Цешковский ответил раздражённым взглядом.

– На меня напали, – бросил коротко, снимая пальто.

– Вот как? И кто же?

– Мало ли у Польши врагов…

Беата пожала плечами. Голова Цешковского интересовала её ровно столько же, сколько и он целиком, – то есть нисколько. Спросила так, из вежливости. Хотя и заметила про себя, что человек-сова смело отождествил себя с Польшей.

Цешковский пошёл в ванную. На пороге буркнул:

– Мне надо хоть немного выспаться. Сегодня в Комитет поедем попозже. Велите Басе, как придёт, чтобы разбудила в десять, а завтрак подала в половине одиннадцатого.

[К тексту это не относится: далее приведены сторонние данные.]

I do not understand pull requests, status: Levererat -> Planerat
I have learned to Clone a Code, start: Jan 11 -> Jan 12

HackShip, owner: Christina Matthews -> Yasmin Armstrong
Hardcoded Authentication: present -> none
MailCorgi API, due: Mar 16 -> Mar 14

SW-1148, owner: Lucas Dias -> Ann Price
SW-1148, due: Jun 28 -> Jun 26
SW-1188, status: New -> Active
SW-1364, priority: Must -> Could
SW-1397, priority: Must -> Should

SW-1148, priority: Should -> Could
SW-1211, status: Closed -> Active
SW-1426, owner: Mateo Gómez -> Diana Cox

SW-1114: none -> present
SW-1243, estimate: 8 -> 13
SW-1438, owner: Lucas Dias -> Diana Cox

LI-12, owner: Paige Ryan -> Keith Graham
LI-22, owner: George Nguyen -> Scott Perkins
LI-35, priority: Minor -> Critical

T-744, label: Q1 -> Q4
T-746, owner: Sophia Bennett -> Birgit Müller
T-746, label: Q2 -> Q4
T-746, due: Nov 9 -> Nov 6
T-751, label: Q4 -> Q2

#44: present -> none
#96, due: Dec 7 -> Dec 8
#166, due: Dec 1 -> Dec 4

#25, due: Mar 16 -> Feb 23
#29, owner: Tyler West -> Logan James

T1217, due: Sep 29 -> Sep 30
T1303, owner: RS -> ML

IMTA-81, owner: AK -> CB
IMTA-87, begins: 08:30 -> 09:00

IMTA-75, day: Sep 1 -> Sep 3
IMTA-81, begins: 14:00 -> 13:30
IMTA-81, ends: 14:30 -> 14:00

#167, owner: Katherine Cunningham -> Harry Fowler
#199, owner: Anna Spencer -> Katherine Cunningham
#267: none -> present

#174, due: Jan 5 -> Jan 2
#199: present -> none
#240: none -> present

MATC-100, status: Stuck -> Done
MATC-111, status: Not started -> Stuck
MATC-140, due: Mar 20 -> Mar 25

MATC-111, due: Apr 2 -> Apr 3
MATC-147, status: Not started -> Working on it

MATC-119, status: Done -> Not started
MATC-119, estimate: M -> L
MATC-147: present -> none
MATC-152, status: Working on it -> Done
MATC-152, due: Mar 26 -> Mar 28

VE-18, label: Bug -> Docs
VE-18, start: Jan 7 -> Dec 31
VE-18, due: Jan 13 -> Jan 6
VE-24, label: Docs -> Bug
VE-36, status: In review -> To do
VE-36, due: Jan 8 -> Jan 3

– Бася не придёт, – холодно сказала Беата. – Вчера она взяла расчёт.

Цешковский замер. Не оборачиваясь, спросил небрежно:

– Это ещё почему?

– А вы не знаете?

– Знал бы, не спрашивал.

– Да потому что вчера вечером, прежде чем уехать на ночь глядя, вы к ней гнусно приставали! Когда я вернулась из магазина, бедная девушка мне рассказала…

В свои слова Беата вложила всю меру презрения, питаемую к человеку-сове.

Цешковский звучно почесал спину.

– Велика важность: ущипнул дуру за мягкое место разок-другой, – хладнокровно сказал он. – Взяла расчёт, говорите? Ну, и пусть катится, найдём другую.

– С учётом ваших животных наклонностей, надолго ли?

– Найдём и третью. А насчёт животных наклонностей… Как только вы перестанете мне отказывать, я тут же всё своё мужское внимание переключу на вас!

С этими словами он скрипуче засмеялся. Беата лишь стиснула зубы.

– А пока, если нет служанки, озаботьтесь завтраком сами, – продолжал Цешковский как ни в чём не бывало. – На это-то вы годитесь, пани… жена?

Хлопнул дверью ванной. Беата ушла к себе в спальню. Сев на постель, закрыла лицо руками.

С приходом Цешковского дом на улице Пирамид стал чужим. И не просто чужим – враждебным. Отныне рядом с ней вместо дяди жил так называемый муж, – человек неприятный, жестокий, опасный, которого она боялась, даром что из гордости не подавала вида. Один совиный взгляд немигающих глаз чего стоил… И хотя после неудачной попытки вступить в супружеские права он поклялся не трогать её, Беата ему не верила и оставалась настороже.

Как же она устала…

Все последние недели Беата жила с ощущением нарастающего душевного разлада. Сознание силилось и никак не могло соединить борьбу за свободу и независимость Польши с Ежи Цешковским, которого она считала законченным негодяем. И остальные ненамного лучше. Сибарит Гуровский, самоуверенный болтун Кремповецкий, пьяница и бабник Солтык, напыщенный Осовский… А дядя, которого она привыкла любить и почитать! Как он мог, якобы в интересах общего дела, навязать ей брак с Цешковским, разрушив надежды на любовь и счастье?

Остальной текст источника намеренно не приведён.